Jafar Panahi assina um dos grandes filmes de Cannes
O americano Wes Anderson reapareceu na secção competitiva de Cannes com The Phoenician Scheme (a estrear nos ecrãs portugueses já na próxima semana, com o título O Esquema Fenício). E há uma pergunta que surge: fará sentido ele ter o seu “lugar cativo” no alinhamento do festival, deixando de fora alguns títulos que, pela sua originalidade temática e estética, talvez merecessem maior atenção?
Em boa verdade, essa é uma questão secundária, quanto mais não seja porque o festival tem toda a legitimidade para dar a visibilidade que entender a um filme ou a um autor. O problema é de outra natureza: Wes Anderson parece ter entrado num território de banal academismo que, afinal, ele próprio criou. Desta vez, trata-se de fazer o retrato de um riquíssimo homem de negócios cujos projetos enfrentam as mais diversas contrariedades criadas por outros magnatas, assassinos contratados e até um grupo terrorista... Fica-se com a sensação de que a história contada é o que menos interessa o realizador, de tal modo o filme se esgota numa colagem de vinhetas de banda desenhada, vistosas sem dúvida, mas que têm a vida de uma instalação que ficou esquecida na arrumação de um museu. O elenco é de luxo — Benicio Del Toro (no papel central), Tom Hanks, Scarlett Johansson, etc. —, mas não se pode pedir aos intérpretes que salvem um projeto que se vai esgotando no seu monótono decorativismo.

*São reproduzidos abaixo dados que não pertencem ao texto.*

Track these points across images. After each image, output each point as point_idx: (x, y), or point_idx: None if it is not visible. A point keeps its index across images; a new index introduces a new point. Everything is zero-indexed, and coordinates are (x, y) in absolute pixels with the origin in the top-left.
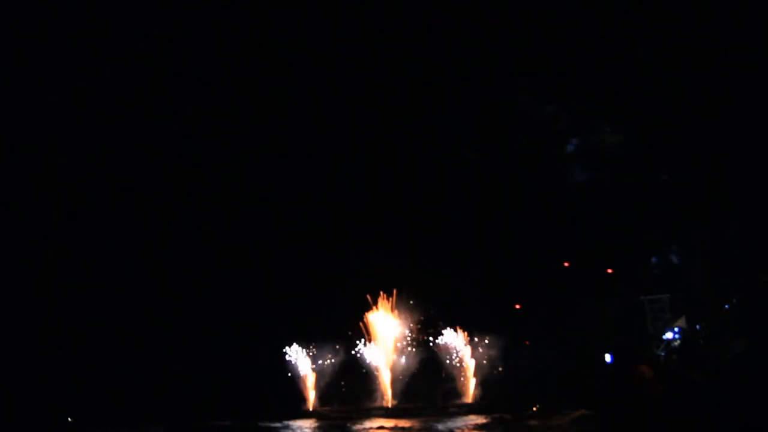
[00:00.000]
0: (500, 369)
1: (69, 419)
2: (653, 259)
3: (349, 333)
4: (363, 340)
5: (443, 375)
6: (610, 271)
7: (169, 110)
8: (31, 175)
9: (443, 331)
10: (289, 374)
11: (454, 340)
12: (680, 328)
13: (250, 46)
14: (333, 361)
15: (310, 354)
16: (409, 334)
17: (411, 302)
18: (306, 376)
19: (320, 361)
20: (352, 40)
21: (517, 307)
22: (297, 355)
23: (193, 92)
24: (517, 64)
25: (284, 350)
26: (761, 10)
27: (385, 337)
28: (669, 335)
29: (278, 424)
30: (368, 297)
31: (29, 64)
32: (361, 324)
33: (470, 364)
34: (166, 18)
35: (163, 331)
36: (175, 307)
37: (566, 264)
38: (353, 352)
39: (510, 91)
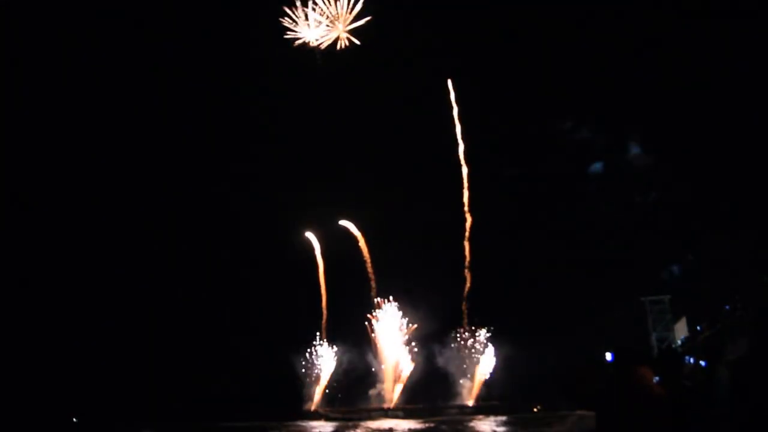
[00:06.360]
0: (500, 371)
1: (74, 419)
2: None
3: (354, 335)
4: (367, 341)
5: (445, 376)
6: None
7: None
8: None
9: (445, 333)
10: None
11: (455, 342)
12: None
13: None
14: (339, 362)
15: (314, 356)
16: (413, 337)
17: (415, 306)
18: (310, 377)
19: (324, 363)
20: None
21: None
22: (300, 357)
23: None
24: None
25: (286, 352)
26: None
27: (389, 339)
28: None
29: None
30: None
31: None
32: (366, 326)
33: (472, 366)
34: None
35: (166, 332)
36: (182, 309)
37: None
38: (358, 354)
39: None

Dito isto, convém contrapor que a terça-feira “cannoise” revelou dois dos filmes maiores desta 78ª edição do festival: Un Simple Accident e Fuori, assinados pelo iraniano Jafar Panahi e o italiano Mario Martone, respectivamente. São também, afinal, dois cineastas queridos do festival, ambos com várias presenças desde 1995, ano em que a primeira longa-metragem de Panahi, O Balão Branco, lhe valeu a Câmara de Ouro, enquanto Martone apresentava L’Amore Molesto (entre nós estreado como Vítima e Carrasco).
Os filmes de Panahi têm funcionado também como ecos, directos ou simbólicos, das limitações impostas ao seu trabalho pelas autoridades iranianas. Um dos seus filmes mais emblemáticos, ironicamente intitulado Isto Não É um Filme (2011), foi mesmo rodado (e apresentado em Cannes) quando Panahi estava em prisão domiciliária.

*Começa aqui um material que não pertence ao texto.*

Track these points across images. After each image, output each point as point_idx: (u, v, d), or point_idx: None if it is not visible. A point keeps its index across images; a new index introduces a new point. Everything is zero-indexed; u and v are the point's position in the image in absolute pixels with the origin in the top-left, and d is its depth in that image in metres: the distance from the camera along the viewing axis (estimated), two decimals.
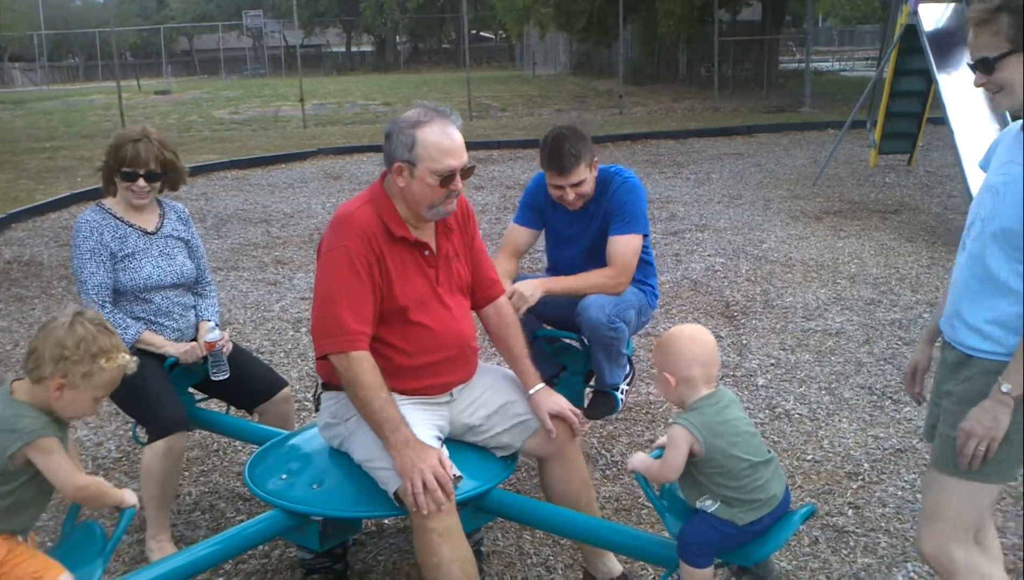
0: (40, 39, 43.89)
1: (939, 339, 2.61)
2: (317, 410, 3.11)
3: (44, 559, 2.41)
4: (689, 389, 2.60)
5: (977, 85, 2.35)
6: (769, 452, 2.61)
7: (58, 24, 49.02)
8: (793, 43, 34.49)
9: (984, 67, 2.29)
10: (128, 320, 3.54)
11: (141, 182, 3.60)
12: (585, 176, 3.74)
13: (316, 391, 3.14)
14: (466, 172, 2.88)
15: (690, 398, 2.59)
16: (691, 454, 2.53)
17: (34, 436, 2.35)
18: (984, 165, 2.52)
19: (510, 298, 3.40)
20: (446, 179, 2.82)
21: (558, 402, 3.04)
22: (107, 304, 3.52)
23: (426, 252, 2.95)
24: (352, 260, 2.80)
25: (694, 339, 2.63)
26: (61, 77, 48.79)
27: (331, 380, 2.97)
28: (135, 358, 2.55)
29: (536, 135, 16.58)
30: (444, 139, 2.81)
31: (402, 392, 2.90)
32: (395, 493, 2.74)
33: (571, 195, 3.76)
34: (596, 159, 3.80)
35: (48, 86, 41.76)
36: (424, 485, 2.61)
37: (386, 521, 3.71)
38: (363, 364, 2.77)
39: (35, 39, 44.02)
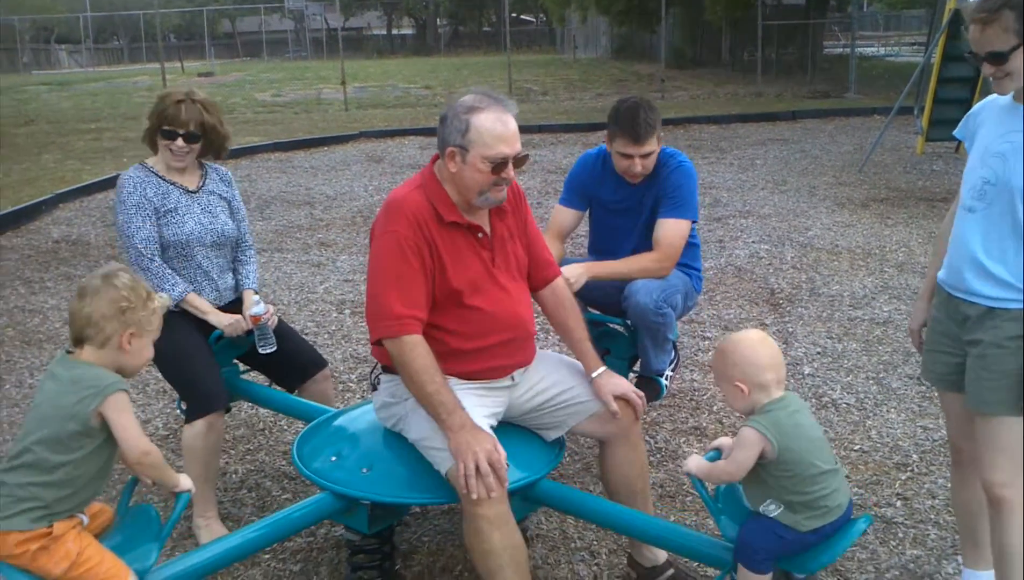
0: (85, 21, 44.37)
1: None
2: (374, 390, 3.12)
3: (111, 563, 2.42)
4: (763, 394, 2.54)
5: (986, 74, 2.58)
6: (837, 463, 2.57)
7: (103, 6, 49.53)
8: (838, 28, 34.03)
9: (995, 59, 2.51)
10: (175, 277, 3.56)
11: (180, 142, 3.60)
12: (655, 148, 3.74)
13: (374, 372, 3.14)
14: (519, 161, 2.86)
15: (761, 402, 2.54)
16: (760, 456, 2.50)
17: (115, 388, 2.40)
18: (962, 135, 2.81)
19: None
20: (497, 166, 2.80)
21: (620, 384, 3.02)
22: (156, 257, 3.54)
23: (479, 234, 2.94)
24: (402, 245, 2.80)
25: (762, 342, 2.58)
26: (106, 59, 49.36)
27: (387, 362, 2.97)
28: (168, 295, 2.63)
29: (577, 119, 16.60)
30: (498, 125, 2.79)
31: (461, 375, 2.90)
32: (446, 475, 2.73)
33: (639, 166, 3.74)
34: (660, 135, 3.79)
35: (94, 68, 42.23)
36: (477, 469, 2.60)
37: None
38: (416, 349, 2.77)
39: (80, 21, 44.52)
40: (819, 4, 25.28)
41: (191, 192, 3.69)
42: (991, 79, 2.59)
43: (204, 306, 3.61)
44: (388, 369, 3.00)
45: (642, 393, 3.05)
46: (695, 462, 2.64)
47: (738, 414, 2.62)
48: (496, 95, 2.87)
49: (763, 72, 22.00)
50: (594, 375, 3.05)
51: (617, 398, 2.99)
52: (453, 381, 2.87)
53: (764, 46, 22.97)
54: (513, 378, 3.02)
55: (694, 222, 3.85)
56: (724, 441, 2.69)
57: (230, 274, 3.79)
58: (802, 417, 2.55)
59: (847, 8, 28.16)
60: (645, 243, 3.84)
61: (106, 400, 2.39)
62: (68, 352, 2.49)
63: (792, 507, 2.49)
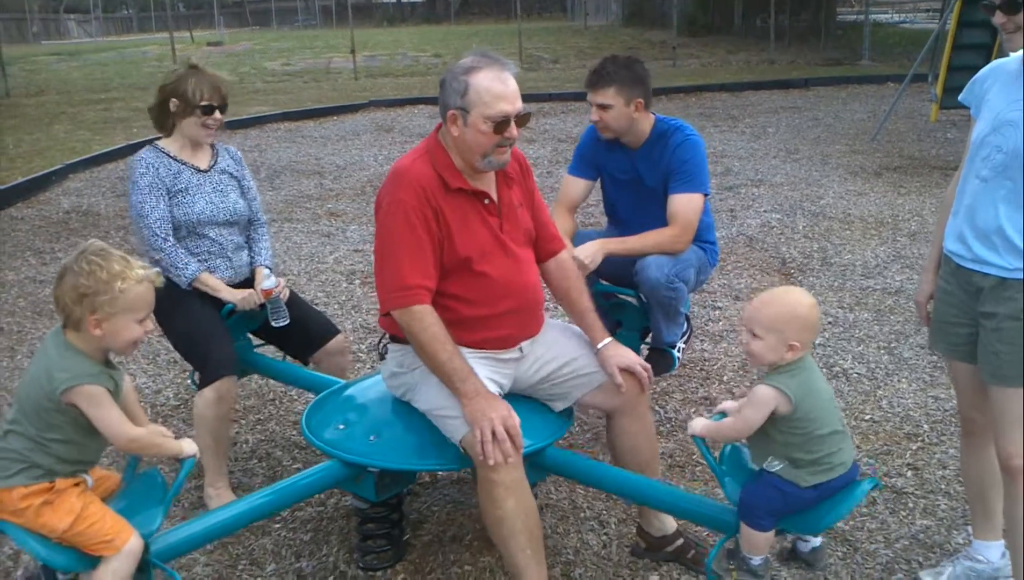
0: None
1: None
2: (382, 359, 3.12)
3: (115, 520, 2.44)
4: (799, 354, 2.52)
5: (997, 23, 2.53)
6: (843, 423, 2.57)
7: None
8: None
9: (1009, 8, 2.46)
10: (188, 257, 3.57)
11: (218, 114, 3.63)
12: (613, 103, 3.71)
13: (381, 342, 3.14)
14: (521, 119, 2.82)
15: (786, 360, 2.51)
16: (772, 413, 2.49)
17: (79, 381, 2.37)
18: (967, 101, 2.77)
19: None
20: (499, 125, 2.76)
21: (627, 356, 2.99)
22: (169, 237, 3.55)
23: (486, 201, 2.92)
24: (408, 215, 2.78)
25: (815, 307, 2.54)
26: (115, 29, 49.19)
27: (395, 333, 2.97)
28: (156, 269, 2.52)
29: None
30: (497, 84, 2.75)
31: (470, 345, 2.88)
32: (461, 442, 2.73)
33: (595, 115, 3.76)
34: (639, 100, 3.74)
35: (103, 38, 42.11)
36: (493, 435, 2.60)
37: (440, 473, 3.73)
38: (426, 318, 2.76)
39: None
40: None
41: (202, 171, 3.69)
42: (1003, 35, 2.54)
43: (216, 284, 3.62)
44: (396, 338, 3.00)
45: (648, 365, 3.03)
46: (700, 423, 2.65)
47: (751, 378, 2.61)
48: (494, 55, 2.83)
49: (776, 39, 21.77)
50: (599, 346, 3.02)
51: (622, 370, 2.97)
52: (461, 350, 2.86)
53: (777, 13, 22.71)
54: (521, 350, 3.00)
55: (706, 195, 3.81)
56: (729, 405, 2.69)
57: (245, 251, 3.80)
58: (817, 379, 2.55)
59: None
60: (651, 215, 3.81)
61: (72, 391, 2.37)
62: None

O “simples acidente” a que se refere o título francês do novo filme (a versão inglesa é It Was Just an Accident) ocorre quando um casal, com a sua filha, se desloca de carro, chocando com um cão... Quando estão a tentar resolver os danos provocados no carro, o homem (que é também o condutor) é visto por um outro homem que, estranhamente, se esconde. Que está a acontecer? Pois bem, ele terá reconhecido aquele que o torturou na prisão... Escusado será dizer que as derivações políticas da intriga são intensas e perturbantes, mas são-no tanto mais quanto Panahi mantém a sua encenação num tom de austero realismo que, momemnto a momento, multiplica as sugestões de violência (física ou anímica) — no limite, estamos perante um prodigioso conto moral sobre as contradições da dimensão humana.
A arte da alegria
Talvez possamos dizer algo de semelhante a propósito dos factos tratados em Fuori, embora Martone trabalhe sobre memórias de uma personagem muito concreta. A saber: a escritora italiana Goliarda Sapienza (1924-1996), autora dessa obra-prima da moderna literatura italiana (e europeia) que é A Arte da Alegria.
João Lopes, em Cannes
A escrita desse romance constitui, por assim dizer, o pano de fundo literário e também o fantasma existencial do filme de Martone, até porque A Arte da Alegria só teve a sua primeira edição italiana em 2008, doze anos passados sobre a morte da autora. Sapienza viveu os anos em que tentou encontrar um editor no meio de um turbilhão de acontecimentos, incluindo a sua proximidade com alguns grupos políticos extremistas, que a levaram mesmo a ser condenada e a cumprir um período de prisão. Daí que o núcleo dramático do filme sejam os laços que estabelece com outras mulheres prisioneiras, numa saga ingtimista comandada por um angustiado desejo de libertação e liberdade.
Vale a pena formular uma hipótese e lembrar uma coincidência. Assim, no papel de Sapienza, não tenhamos dúvidas que Valeria Golino é uma forte candidata ao prémio de interpretação feminina. Entretanto, convém lembrar que, recentemente, com tradução de Simonetta Neto e chancela das Publicações Dom Quixote, A Arte da Alegria voltou a estar disponível no mercado português.